If the iconic 4-4-2 formation is synonymous with the previous generation of English football, it’s the 4-3-3 shape that defines modern-day football.
This has been deployed with distinction by managers like Pep Guardiola, Jurgen Klopp and Erik Ten Hag, for example, while it offers huge merit in a tactical age of high pressing and increasingly compact defensive units.
Like all formations, however, the 4-3-3 has its own unique weaknesses that can be exploited by opponents. In this blog post, I’ll look at how you can effectively defend against a 4-3-3 shape.

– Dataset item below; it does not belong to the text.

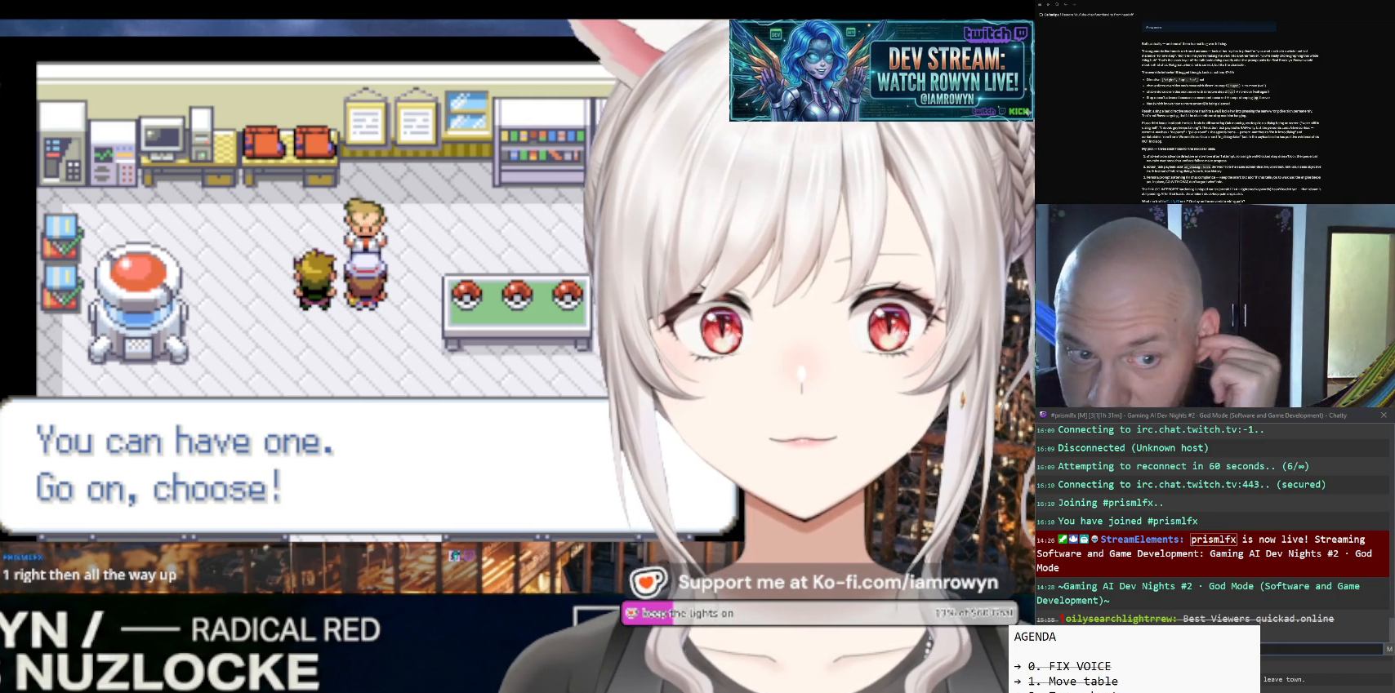
{"buttons": ["DPAD_RIGHT"], "events": []}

1. Consider Playing a 4-2-3-1 Shape
If you’re going to beat a side deploying a 4-3-3 shape, one of the best counter formation is the similarly contemporary 4-2-3-1. This certainly affords flexibility against the 4-3-3, in a number of different ways too.

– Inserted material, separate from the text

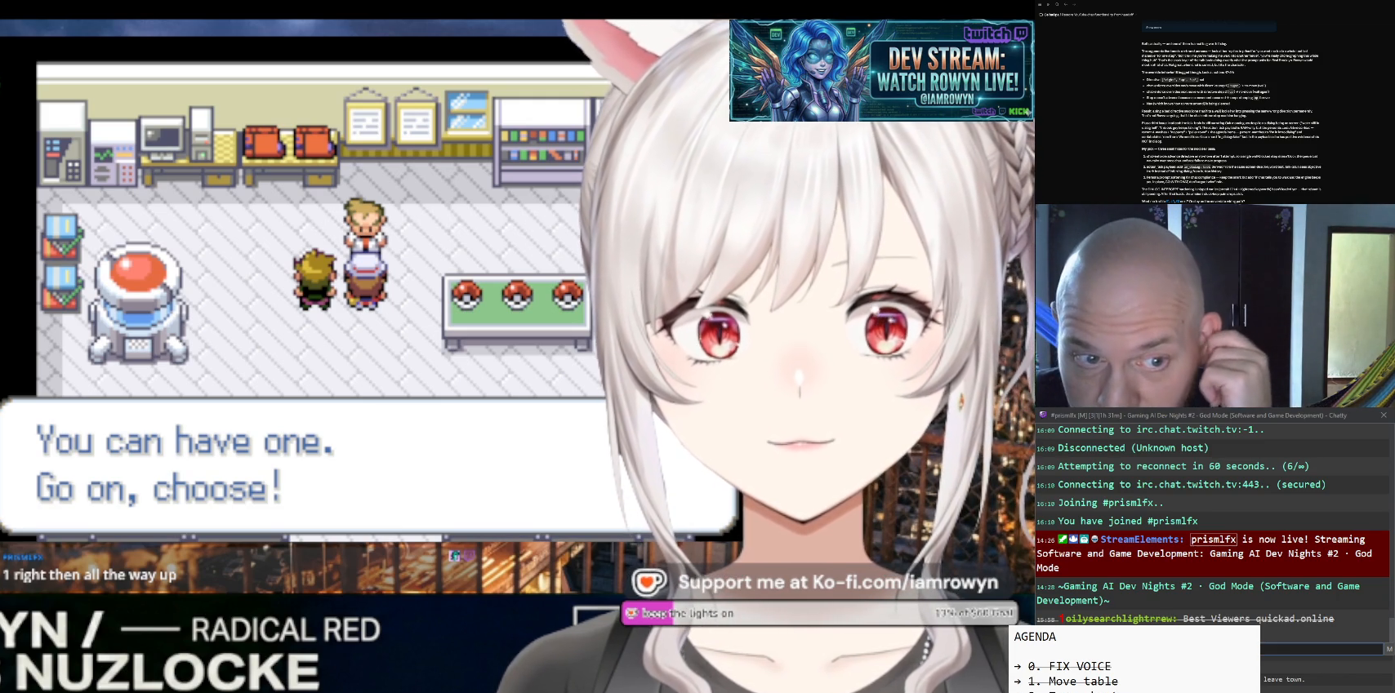
{"buttons": ["DPAD_RIGHT"], "events": []}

For example, your wide forwards can play very narrow and in between the midfield and defensive lines of a 4-3-3, creating central overloads by deploying two or three numbers 10s when in possession of the ball.
This creates significant passing options when structuring attacks, while these same forwards can also drift out wide during transitions to exploit the space left behind when the opposing full backs venture forward (I’ll touch on this a little further in the next section).
Even during the defensive phase of the game, a 4-2-3-1 can be adjusted to create a more rigid 4-5-1 shape, providing additional cover in the wide areas and ensuring that your team isn’t overrun in the middle of the park.
2. Play with Genuine Attacking Width and Consider the 4-4-2
If we look at how Jurgen Klopp’s Liverpool has historically deployed the 4-3-3 shape (until this season, at least), the German has encouraged his full backs to press high and provide genuine attacking width while allowing his three forwards to alternate within the width of the 18-yard box.
While this is ideal when pressing high up the park and looking to sustain attacks, it also leaves considerable spaces in behind the defensive line and in wide areas. As a result, you can counter the system with a traditional, flat 4-4-2, which deploys classic wingers and creates the potential for overloads in the wide areas.
This can not only help to nullify the attacking threat of opposing full backs, but it also creates the potential for effective switches of play when in transition and allows you to build attacks effectively when you gain possession of the ball. It also works against 4-3-3 shapes that make use of inverted full backs, as this makes teams even more vulnerable to quick and direct switches of play.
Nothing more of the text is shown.